THE TASK -
Turn the text lines of the data below into a Markdown table with the columns "No." and "Line", numbering each line and omitting blank lines and the pictures.

# # # # #

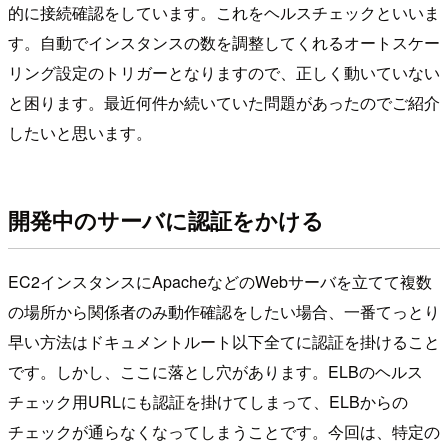
的に接続確認をしています。これをヘルスチェックといいま
す。自動でインスタンスの数を調整してくれるオートスケー
リング設定のトリガーとなりますので、正しく動いていない
と困ります。最近何件か続いていた問題があったのでご紹介
したいと思います。
開発中のサーバに認証をかける
EC2インスタンスにApacheなどのWebサーバを立てて複数
の場所から関係者のみ動作確認をしたい場合、一番てっとり
早い方法はドキュメントルート以下全てに認証を掛けること
です。しかし、ここに落とし穴があります。ELBのヘルス
チェック用URLにも認証を掛けてしまって、ELBからの
チェックが通らなくなってしまうことです。今回は、特定の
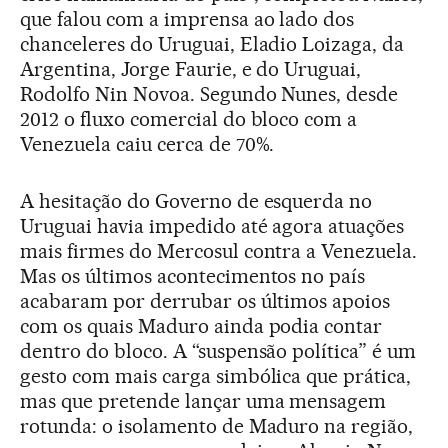
que falou com a imprensa ao lado dos
chanceleres do Uruguai, Eladio Loizaga, da
Argentina, Jorge Faurie, e do Uruguai,
Rodolfo Nin Novoa. Segundo Nunes, desde
2012 o fluxo comercial do bloco com a
Venezuela caiu cerca de 70%.
A hesitação do Governo de esquerda no
Uruguai havia impedido até agora atuações
mais firmes do Mercosul contra a Venezuela.
Mas os últimos acontecimentos no país
acabaram por derrubar os últimos apoios
com os quais Maduro ainda podia contar
dentro do bloco. A “suspensão política” é um
gesto com mais carga simbólica que prática,
mas que pretende lançar uma mensagem
rotunda: o isolamento de Maduro na região,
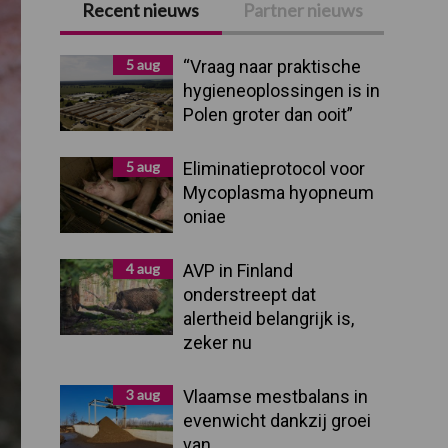
Recent nieuws
Partner nieuws
Primaire
Sidebar
5 aug
“Vraag naar praktische
hygieneoplossingen is in
Polen groter dan ooit”
5 aug
Eliminatieprotocol voor
Mycoplasma hyopneum
oniae
4 aug
AVP in Finland
onderstreept dat
alertheid belangrijk is,
zeker nu
3 aug
Vlaamse mestbalans in
evenwicht dankzij groei
van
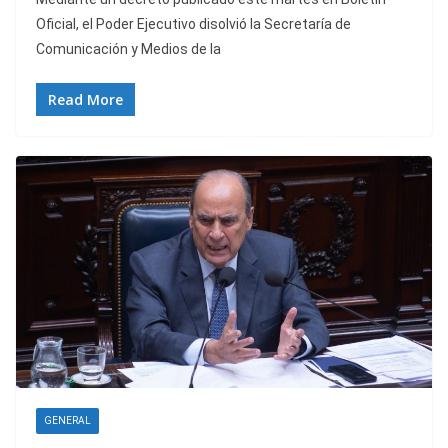
Oficial, el Poder Ejecutivo disolvió la Secretaría de
Comunicación y Medios de la
Read More
GENERAL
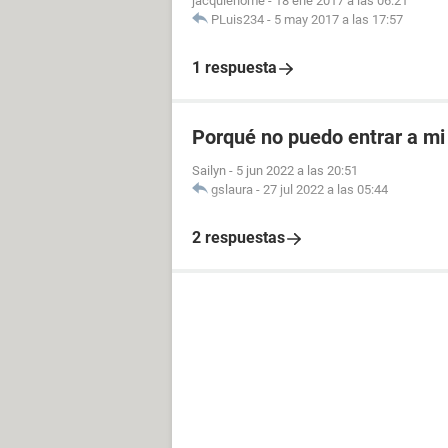
jacquiehome
-
18 ene 2017 a las 06:21
PLuis234
-
5 may 2017 a las 17:57
1 respuesta
Porqué no puedo entrar a mi
Sailyn
-
5 jun 2022 a las 20:51
gslaura
-
27 jul 2022 a las 05:44
2 respuestas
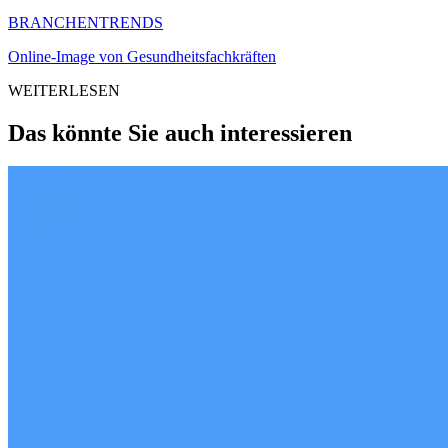
BRANCHENTRENDS
Online-Image von Gesundheitsfachkräften
WEITERLESEN
Das könnte Sie auch interessieren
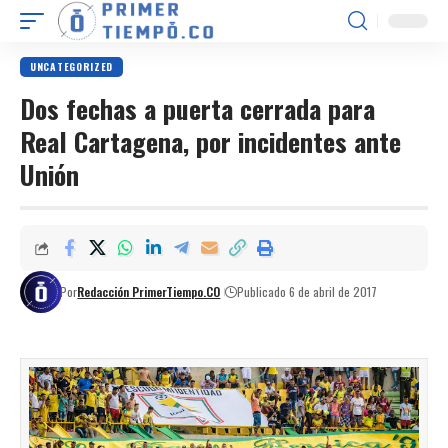
UNCATEGORIZED
Dos fechas a puerta cerrada para
Real Cartagena, por incidentes ante
Unión
Por
Redacción PrimerTiempo.CO
Publicado 6 de abril de 2017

# # # # #

OUTPUT OF THE EXERCISE -
| No. | Line |
|---|---|
| 1 | 的に接続確認をしています。これをヘルスチェックといいま |
| 2 | す。自動でインスタンスの数を調整してくれるオートスケー |
| 3 | リング設定のトリガーとなりますので、正しく動いていない |
| 4 | と困ります。最近何件か続いていた問題があったのでご紹介 |
| 5 | したいと思います。 |
| 6 | 開発中のサーバに認証をかける |
| 7 | EC2インスタンスにApacheなどのWebサーバを立てて複数 |
| 8 | の場所から関係者のみ動作確認をしたい場合、一番てっとり |
| 9 | 早い方法はドキュメントルート以下全てに認証を掛けること |
| 10 | です。しかし、ここに落とし穴があります。ELBのヘルス |
| 11 | チェック用URLにも認証を掛けてしまって、ELBからの |
| 12 | チェックが通らなくなってしまうことです。今回は、特定の |
| 13 | que falou com a imprensa ao lado dos |
| 14 | chanceleres do Uruguai, Eladio Loizaga, da |
| 15 | Argentina, Jorge Faurie, e do Uruguai, |
| 16 | Rodolfo Nin Novoa. Segundo Nunes, desde |
| 17 | 2012 o fluxo comercial do bloco com a |
| 18 | Venezuela caiu cerca de 70%. |
| 19 | A hesitação do Governo de esquerda no |
| 20 | Uruguai havia impedido até agora atuações |
| 21 | mais firmes do Mercosul contra a Venezuela. |
| 22 | Mas os últimos acontecimentos no país |
| 23 | acabaram por derrubar os últimos apoios |
| 24 | com os quais Maduro ainda podia contar |
| 25 | dentro do bloco. A “suspensão política” é um |
| 26 | gesto com mais carga simbólica que prática, |
| 27 | mas que pretende lançar uma mensagem |
| 28 | rotunda: o isolamento de Maduro na região, |
| 29 | Recent nieuws |
| 30 | Partner nieuws |
| 31 | Primaire |
| 32 | Sidebar |
| 33 | 5 aug |
| 34 | “Vraag naar praktische |
| 35 | hygieneoplossingen is in |
| 36 | Polen groter dan ooit” |
| 37 | 5 aug |
| 38 | Eliminatieprotocol voor |
| 39 | Mycoplasma hyopneum |
| 40 | oniae |
| 41 | 4 aug |
| 42 | AVP in Finland |
| 43 | onderstreept dat |
| 44 | alertheid belangrijk is, |
| 45 | zeker nu |
| 46 | 3 aug |
| 47 | Vlaamse mestbalans in |
| 48 | evenwicht dankzij groei |
| 49 | van |
| 50 | Oficial, el Poder Ejecutivo disolvió la Secretaría de |
| 51 | Comunicación y Medios de la |
| 52 | Read More |
| 53 | GENERAL |
| 54 | jacquiehome |
| 55 | - |
| 56 | 18 ene 2017 a las 06:21 |
| 57 | PLuis234 |
| 58 | - |
| 59 | 5 may 2017 a las 17:57 |
| 60 | 1 respuesta |
| 61 | Porqué no puedo entrar a mi |
| 62 | Sailyn |
| 63 | - |
| 64 | 5 jun 2022 a las 20:51 |
| 65 | gslaura |
| 66 | - |
| 67 | 27 jul 2022 a las 05:44 |
| 68 | 2 respuestas |
| 69 | BRANCHENTRENDS |
| 70 | Online-Image von Gesundheitsfachkräften |
| 71 | WEITERLESEN |
| 72 | Das könnte Sie auch interessieren |
| 73 | UNCATEGORIZED |
| 74 | Dos fechas a puerta cerrada para |
| 75 | Real Cartagena, por incidentes ante |
| 76 | Unión |
| 77 | Por |
| 78 | Redacción PrimerTiempo.CO |
| 79 | Publicado 6 de abril de 2017 |